Short exercise
How many lines of the material below contain the string "family"? Case counts. Reply with the number only.

The input
_ _ _ _
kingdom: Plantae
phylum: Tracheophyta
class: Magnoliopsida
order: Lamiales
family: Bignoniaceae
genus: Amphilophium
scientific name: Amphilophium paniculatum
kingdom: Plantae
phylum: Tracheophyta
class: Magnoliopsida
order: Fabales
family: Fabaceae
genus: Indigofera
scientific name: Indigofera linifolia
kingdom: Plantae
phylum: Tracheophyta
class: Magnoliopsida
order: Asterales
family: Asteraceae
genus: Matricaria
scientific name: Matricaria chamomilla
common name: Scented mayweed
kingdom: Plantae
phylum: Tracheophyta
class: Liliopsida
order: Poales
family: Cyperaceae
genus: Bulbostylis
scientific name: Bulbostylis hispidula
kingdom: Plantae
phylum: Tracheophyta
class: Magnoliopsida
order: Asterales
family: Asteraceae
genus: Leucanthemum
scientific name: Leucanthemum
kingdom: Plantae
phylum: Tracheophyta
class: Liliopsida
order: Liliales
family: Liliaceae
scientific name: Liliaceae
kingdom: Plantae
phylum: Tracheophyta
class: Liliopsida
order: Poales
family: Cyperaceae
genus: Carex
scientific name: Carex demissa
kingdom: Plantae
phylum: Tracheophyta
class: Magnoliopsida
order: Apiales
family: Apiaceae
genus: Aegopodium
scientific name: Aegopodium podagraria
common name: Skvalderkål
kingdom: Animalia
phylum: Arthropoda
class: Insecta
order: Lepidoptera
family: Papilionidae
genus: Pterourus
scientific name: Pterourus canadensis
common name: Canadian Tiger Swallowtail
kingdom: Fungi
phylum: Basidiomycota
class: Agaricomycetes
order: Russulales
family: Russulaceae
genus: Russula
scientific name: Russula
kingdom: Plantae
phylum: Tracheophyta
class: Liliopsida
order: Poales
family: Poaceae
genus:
_ _ _ _
Exercise output
11